### SELECTED EXCERPT
Start of Block

21. Brier Score
The Brier score BS
is a scrictly proper scoring rule used to judge probabilistic classifiers. It is defined as follows.
\(BS = \dfrac{1}{N} \sum \limits _{t=1}^{N}(y_t - \hat{y}_t)^2\), where
\(N\) is the number of samples,
\(y_t\) is the t-th y observation (zero or one), and
\(\hat{y}_t\) is the probabilistic prediction corresponding to \(y_t\).
The value of BS is in the range \([0, 1]\), where
a value closer to 0 indicates “perfect skill”, and
a value closer to 1 indicates the “worst skill”.
When BS is close to 0.5, the Brier Skill Score BSS
is recommended. BSS is defined as follows.
\(BSS = 1 - \dfrac{BS}{BS_r}\), where
\(BS_r\) is the Brier score for a reference model (eg null model).
The Brier score also goes by the names quadratic loss
or mean squared error
.
21.1. Load data
Let’s import a dataset about students and whether they have conducted research. The indepent variables in X are the student’s scores and peformance measures, and the dependent variable y is whether they have done research (y = 1) or not (y = 0).
[1]:
import pandas as pd
import numpy as np
url = 'https://raw.githubusercontent.com/selva86/datasets/master/Admission.csv'
Xy = pd.read_csv(url) \
.drop(columns=['Chance of Admit ', 'Serial No.'])
Xy.shape
[1]:
(400, 7)
[2]:
Xy.columns
[2]:
Index(['GRE Score', 'TOEFL Score', 'University Rating', 'SOP', 'LOR ', 'CGPA',
'Research'],
dtype='object')
[3]:
Xy.head()
[3]:
GRE Score | TOEFL Score | University Rating | SOP | LOR | CGPA | Research | |
---|---|---|---|---|---|---|---|
0 | 337 | 118 | 4 | 4.5 | 4.5 | 9.65 | 1 |
1 | 324 | 107 | 4 | 4.0 | 4.5 | 8.87 | 1 |
2 | 316 | 104 | 3 | 3.0 | 3.5 | 8.00 | 1 |
3 | 322 | 110 | 3 | 3.5 | 2.5 | 8.67 | 1 |
4 | 314 | 103 | 2 | 2.0 | 3.0 | 8.21 | 0 |
21.2. Create Xy
We will split Xy in X and y individually.
[4]:
X = Xy.drop(columns=['Research'])
y = Xy['Research']
X.shape, y.shape
[4]:
((400, 6), (400,))

End of Block

### THE PROBLEM
Please answer these about the Brier score page above:
(a) What range can the Brier score take?
(b) When is the Brier Skill Score recommended?
(c) What shape does the loaded dataset have after the two columns are dropped?

### INFORMATION SUPPLIED
Start of Block

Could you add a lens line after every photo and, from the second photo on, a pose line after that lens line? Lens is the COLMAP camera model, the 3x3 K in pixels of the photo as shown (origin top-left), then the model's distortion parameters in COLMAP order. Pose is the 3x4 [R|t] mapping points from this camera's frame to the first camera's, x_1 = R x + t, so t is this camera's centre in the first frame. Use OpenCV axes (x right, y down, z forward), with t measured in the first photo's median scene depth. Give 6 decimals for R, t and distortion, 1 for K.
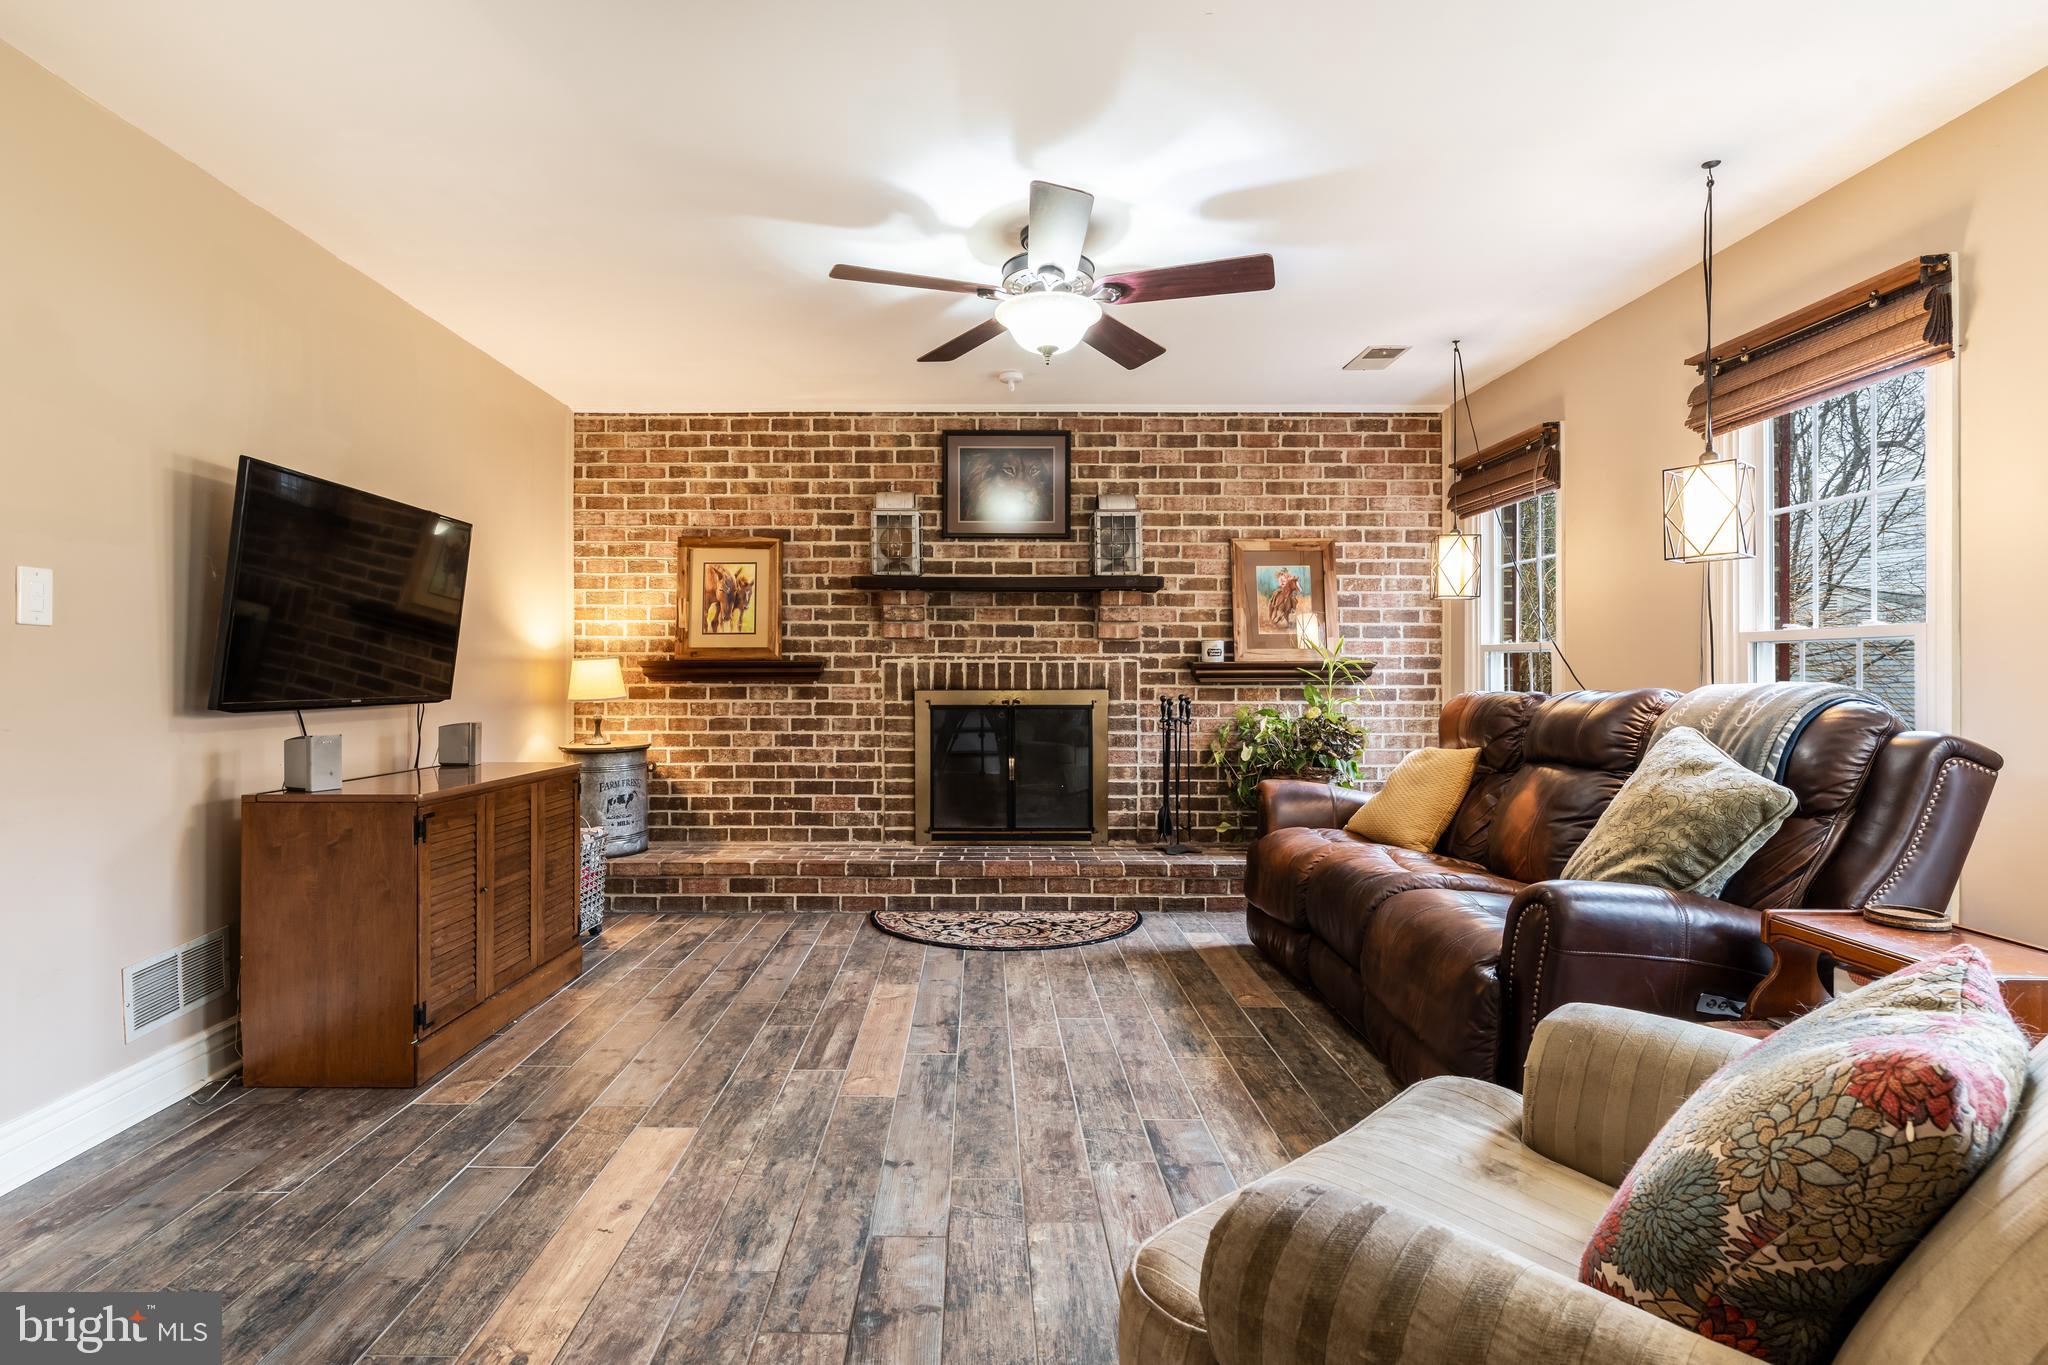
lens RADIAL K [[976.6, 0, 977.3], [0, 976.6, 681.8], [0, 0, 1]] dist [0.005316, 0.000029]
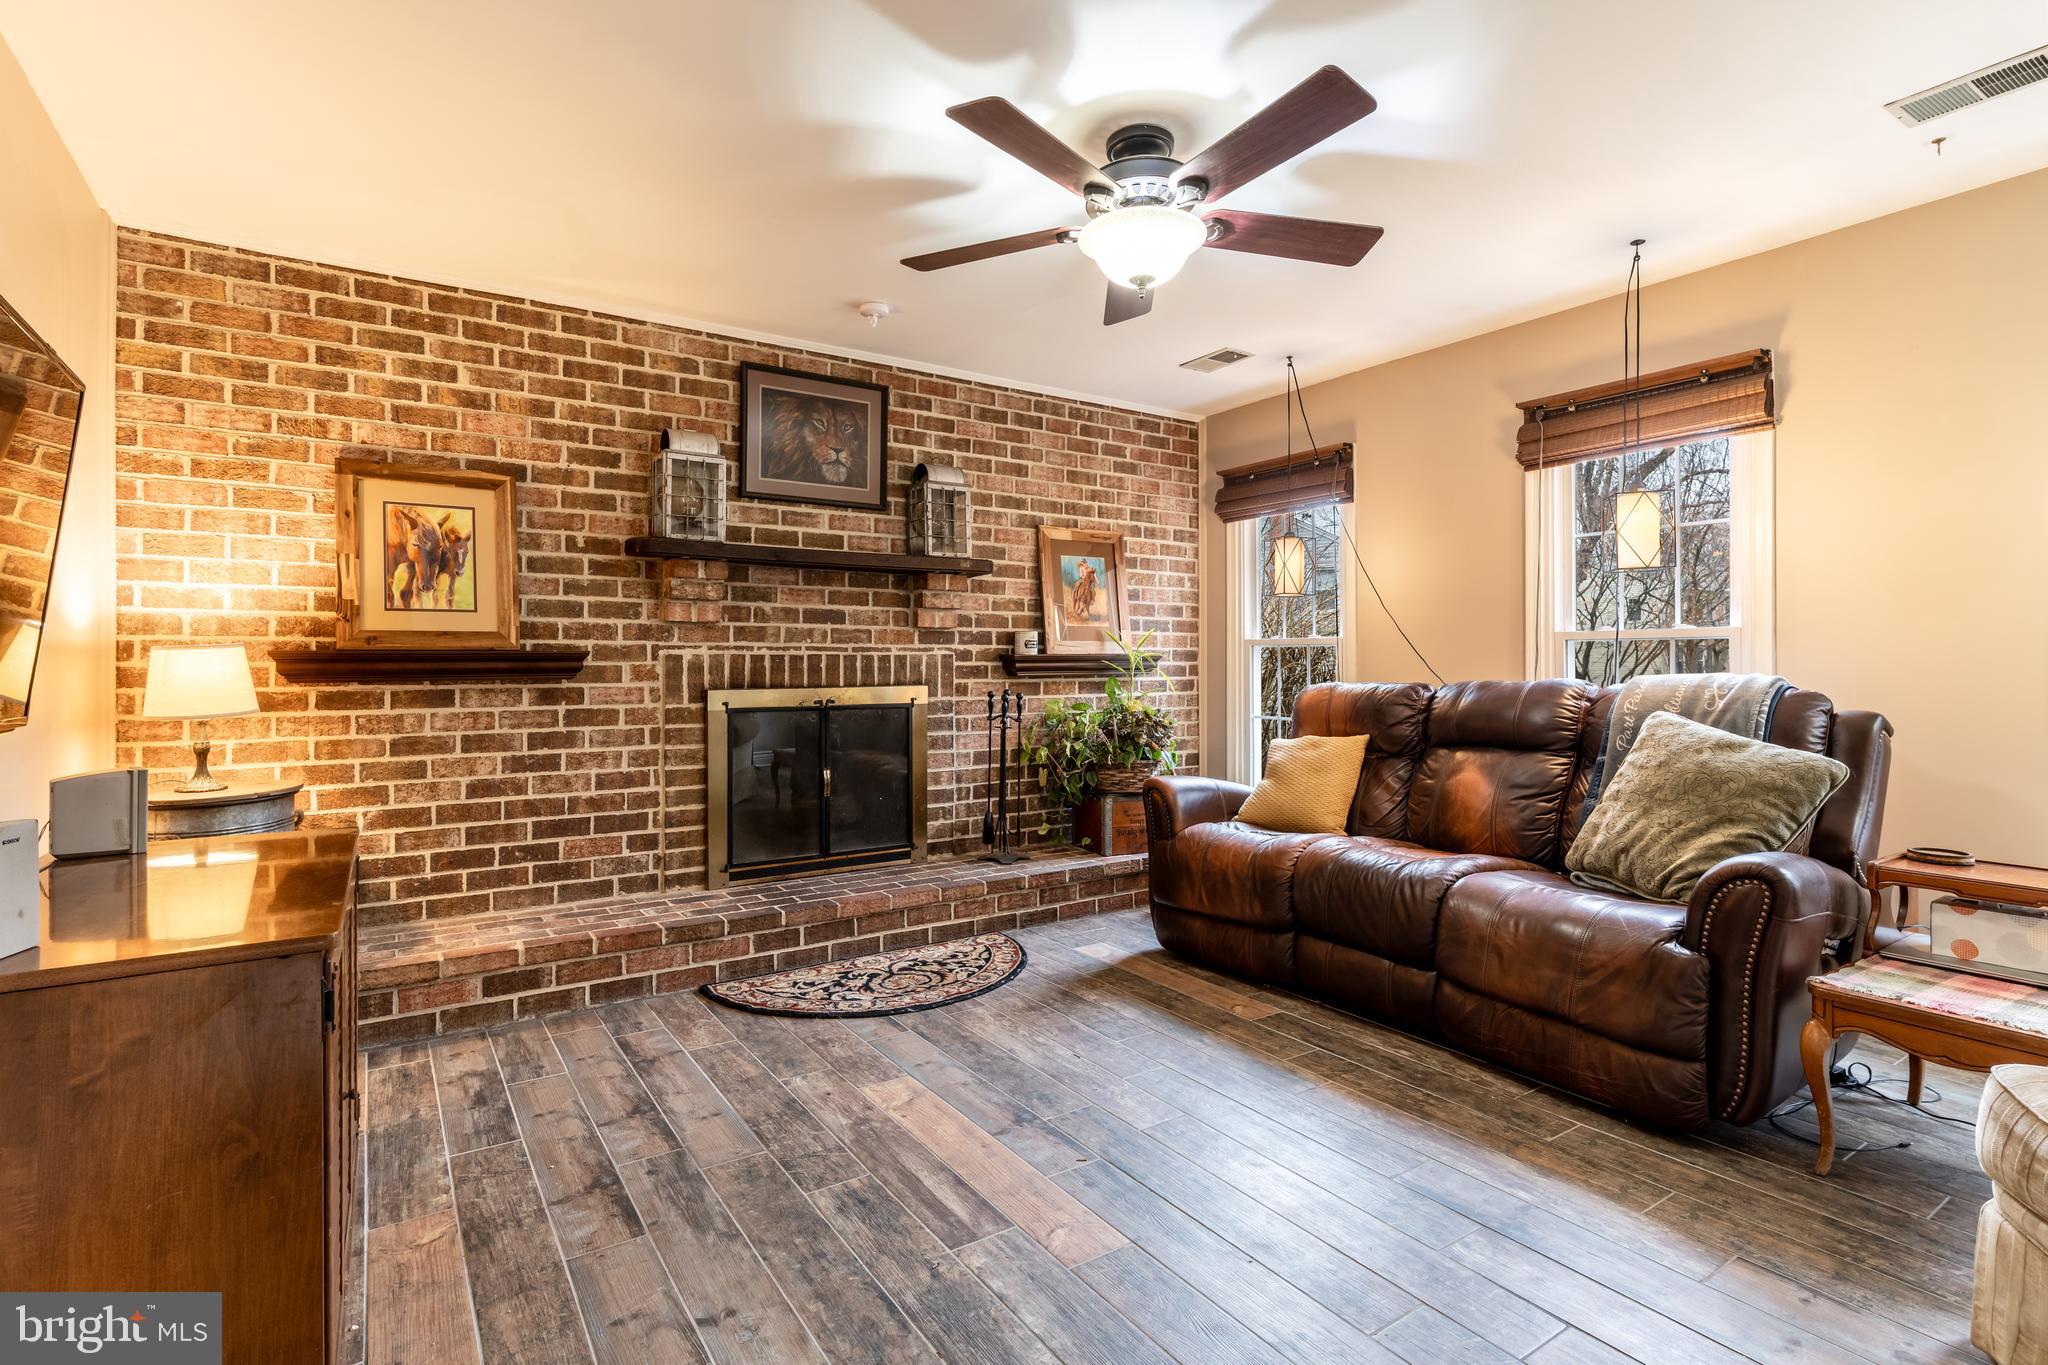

End of Block

### ANSWER AREA
(a) From 0 to 1, written [0, 1].
(b) When the Brier score is close to 0.5.
(c) 400 rows and 7 columns, shown as (400, 7).